Two main strategies have been used for clustering. Both require a document-to-document similarity measure. The first strategy requires that the complete collection of documents to be clustered be available at the start of the clustering process. Hence, one may call this the ‘complete’ strategy. (One might also call it the ‘static’ strategy, since it assumes that the collection of documents is not going to change, i.e., documents are not going to be added or deleted, during the clustering process.) Most methods based on the complete/static strategy start by generating a list containing the similarity of every document pair in the collection. Hence, if the collection contains N documents, the list will contain N(N-1)/2 similarities. Methods using this ‘complete’ strategy are expensive because of the large number of similarities involved, and the large number of comparisons that must be performed as documents are combined into clusters, and clusters are combined into larger clusters.

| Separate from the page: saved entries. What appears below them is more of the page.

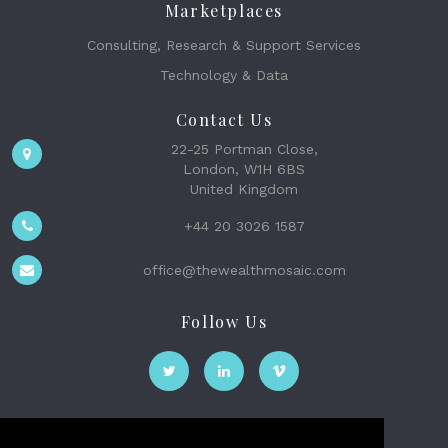
Marketplaces
Consulting, Research & Support Services
Technology & Data
Contact Us
22-25 Portman Close,
London, W1H 6BS
United Kingdom
+44 20 3026 1587
office@thewealthmosaic.com
Follow Us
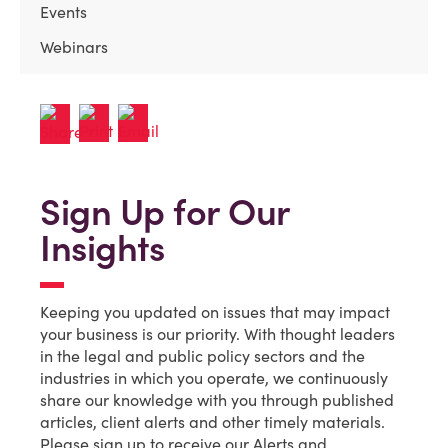
Events
Webinars
Sign Up for Our
Insights
Keeping you updated on issues that may impact
your business is our priority. With thought leaders
in the legal and public policy sectors and the
industries in which you operate, we continuously
share our knowledge with you through published
articles, client alerts and other timely materials.
Please sign up to receive our Alerts and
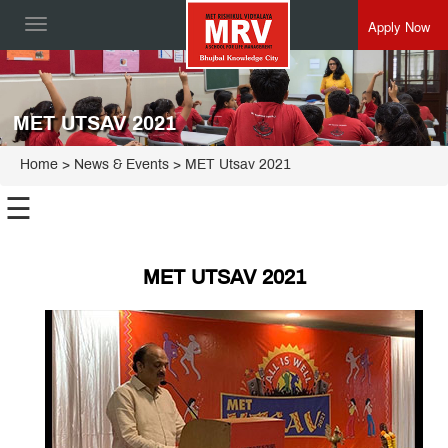
Apply Now
Toggle
navigation
MET UTSAV 2021
Home
> News & Events > MET Utsav 2021
☰
MET UTSAV 2021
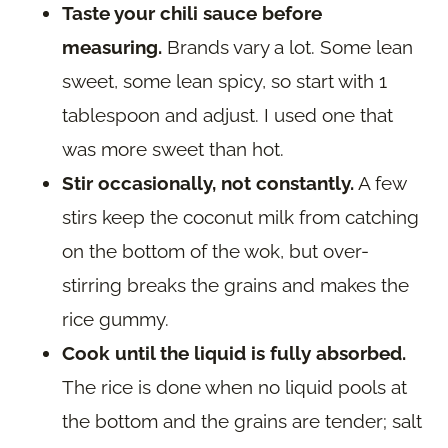
Taste your chili sauce before
measuring.
Brands vary a lot. Some lean
sweet, some lean spicy, so start with 1
tablespoon and adjust. I used one that
was more sweet than hot.
Stir occasionally, not constantly.
A few
stirs keep the coconut milk from catching
on the bottom of the wok, but over-
stirring breaks the grains and makes the
rice gummy.
Cook until the liquid is fully absorbed.
The rice is done when no liquid pools at
the bottom and the grains are tender; salt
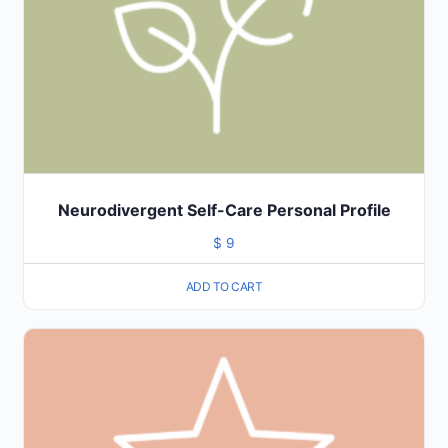
Neurodivergent Self-Care Personal Profile
$
9
ADD TO CART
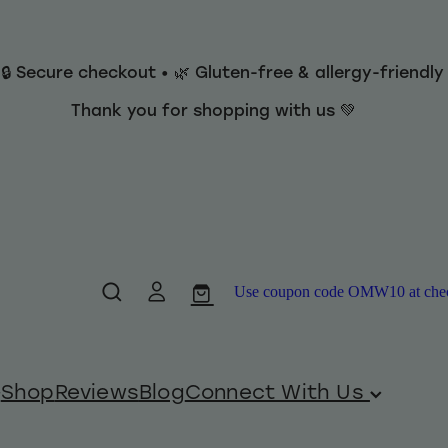
 🔒 Secure checkout • 🌿 Gluten-free & allergy-friendl
Thank you for shopping with us 💚
Use coupon code OMW10 at checko
Shop
Reviews
Blog
Connect With Us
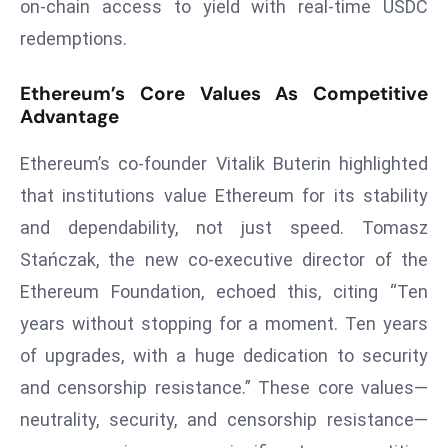
ti
on-chain access to yield with real-time USDC
o
redemptions.
n
M
Ethereum’s Core Values As Competitive
y
Advantage
a
Ethereum’s co-founder Vitalik Buterin highlighted
n
m
that institutions value Ethereum for its stability
ar
and dependability, not just speed. Tomasz
P
Stańczak, the new co-executive director of the
ar
Ethereum Foundation, echoed this, citing “Ten
li
a
years without stopping for a moment. Ten years
m
of upgrades, with a huge dedication to security
e
and censorship resistance.” These core values—
n
neutrality, security, and censorship resistance—
t
R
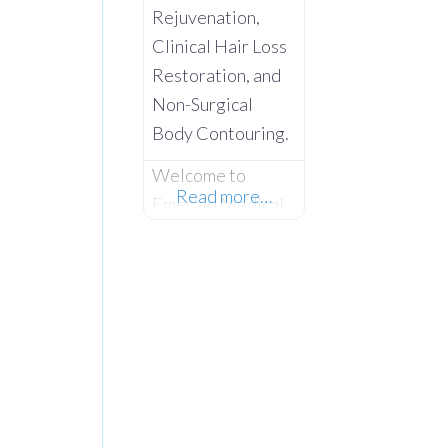
Rejuvenation,
Clinical Hair Loss
Restoration, and
Non-Surgical
Body Contouring.
Welcome to
Read more…
Emerald Medical
Aesthetics –
Where Advanced
Clinical Science
Meets Absolute
Client
Confidentiality.
Operating from a
private,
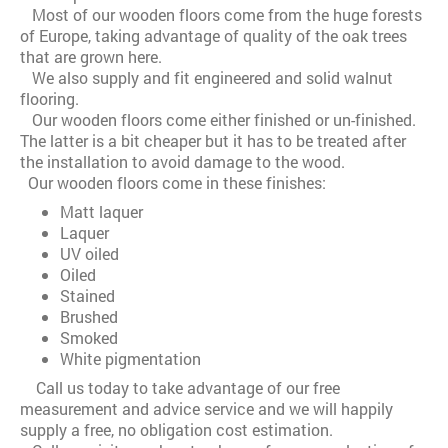
Most of our wooden floors come from the huge forests
of Europe, taking advantage of quality of the oak trees
that are grown here.
We also supply and fit engineered and solid walnut
flooring.
Our wooden floors come either finished or un-finished.
The latter is a bit cheaper but it has to be treated after
the installation to avoid damage to the wood.
Our wooden floors come in these finishes:
Matt laquer
Laquer
UV oiled
Oiled
Stained
Brushed
Smoked
White pigmentation
Call us today to take advantage of our free
measurement and advice service and we will happily
supply a free, no obligation cost estimation.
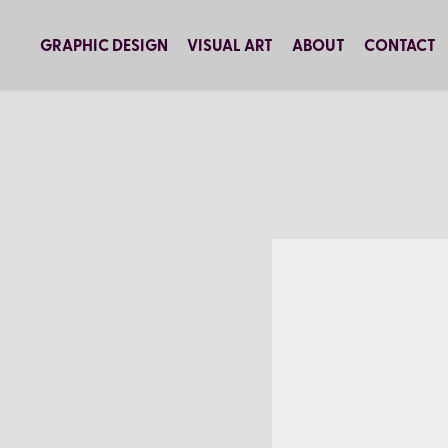
GRAPHIC DESIGN
VISUAL ART
ABOUT
CONTACT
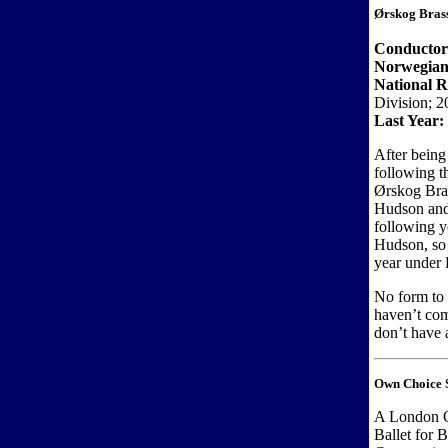
Ørskog Bras
Conducto
Norwegian
National R
Division; 2
Last Year:
After being
following t
Ørskog Bras
Hudson and
following y
Hudson, so 
year under 
No form to
haven’t com
don’t have a
Own Choice S
A London O
Ballet for 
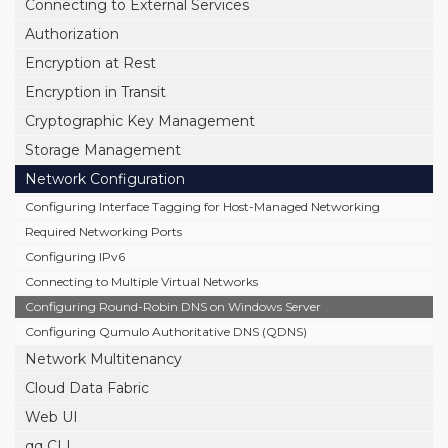
Connecting to External Services
Authorization
Encryption at Rest
Encryption in Transit
Cryptographic Key Management
Storage Management
Network Configuration
Configuring Interface Tagging for Host-Managed Networking
Required Networking Ports
Configuring IPv6
Connecting to Multiple Virtual Networks
Configuring Round-Robin DNS on Windows Server
Configuring Qumulo Authoritative DNS (QDNS)
Network Multitenancy
Cloud Data Fabric
Web UI
qq CLI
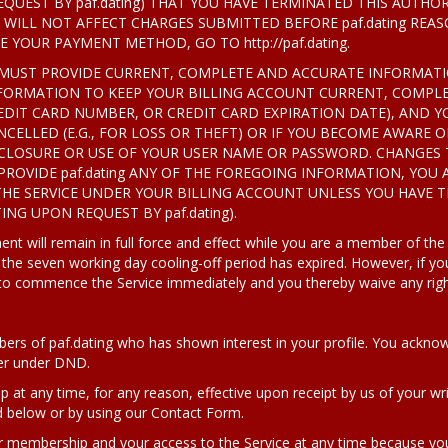
QUEST BY paf.dating) THAT YOU HAVE TERMINATED THIS AUTH
WILL NOT AFFECT CHARGES SUBMITTED BEFORE paf.dating REA
YOUR PAYMENT METHOD, GO TO http://paf.dating.
 YOU MUST PROVIDE CURRENT, COMPLETE AND ACCURATE INFORMAT
ORMATION TO KEEP YOUR BILLING ACCOUNT CURRENT, COMPLE
EDIT CARD NUMBER, OR CREDIT CARD EXPIRATION DATE), AND Y
CELLED (E.G., FOR LOSS OR THEFT) OR IF YOU BECOME AWARE O
SCLOSURE OR USE OF YOUR USER NAME OR PASSWORD. CHANGES
 PROVIDE paf.dating ANY OF THE FOREGOING INFORMATION, YOU 
THE SERVICE UNDER YOUR BILLING ACCOUNT UNLESS YOU HAVE 
ING UPON REQUEST BY paf.dating).
t will remain in full force and effect while you are a member of the
 the seven working day cooling-off period has expired. However, if
 to commence the Service immediately and you thereby waive any righ
rs of paf.dating who has shown interest in your profile. You acknow
ter under DND.
t any time, for any reason, effective upon receipt by us of your wri
d below or by using our Contact Form.
 membership and your access to the Service at any time because you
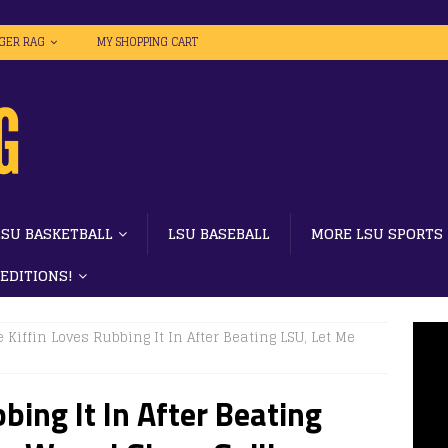
IGER RAG
MY SHOPPING CART
LSU BASKETBALL
LSU BASEBALL
MORE LSU SPORTS
 EDITIONS!
 Kiffin Loves Rubbing It In After Beating LSU, Let Me
bing It In After Beating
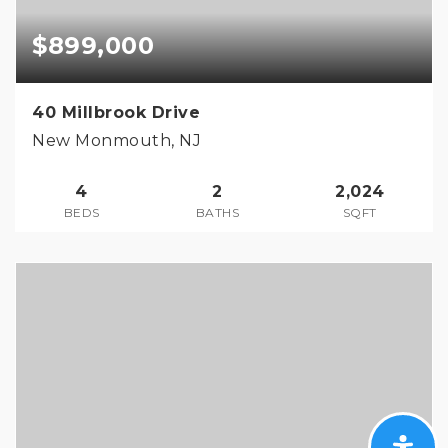
$899,000
40 Millbrook Drive
New Monmouth, NJ
4
2
2,024
BEDS
BATHS
SQFT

A straightforward implementation requires that the inter document similarity matrix, containing O(N2) elements, must be searched O(N) times, once for each ‘fusion’ of two clusters. Hence, the time requirement is O(N3) and the space requirement is O(N2). More sophisticated implementations have reduced the time requirement to O(N2), but even this is prohibitive for document collections of realistic size such as the larger TREC collections. On the other hand , because these ‘complete’ cluster methods take advantage of the full set of inter-document similarities, they meet van Rijsbergen’s three criteria for theoretical soundness: [van Rijsbergen, 1979] [Salton, 1989] (1) The clustering is unlikely to be altered drastically as new documents are added, (2) Small errors in the description of documents lead to small errors in clustering, and (3) the method is independent of the initial order of document reference, e.g., the order of document pair similarities. Essentially, these methods ‘attempt to seek an underlying structure in the data [rather than] impose a suitable structure.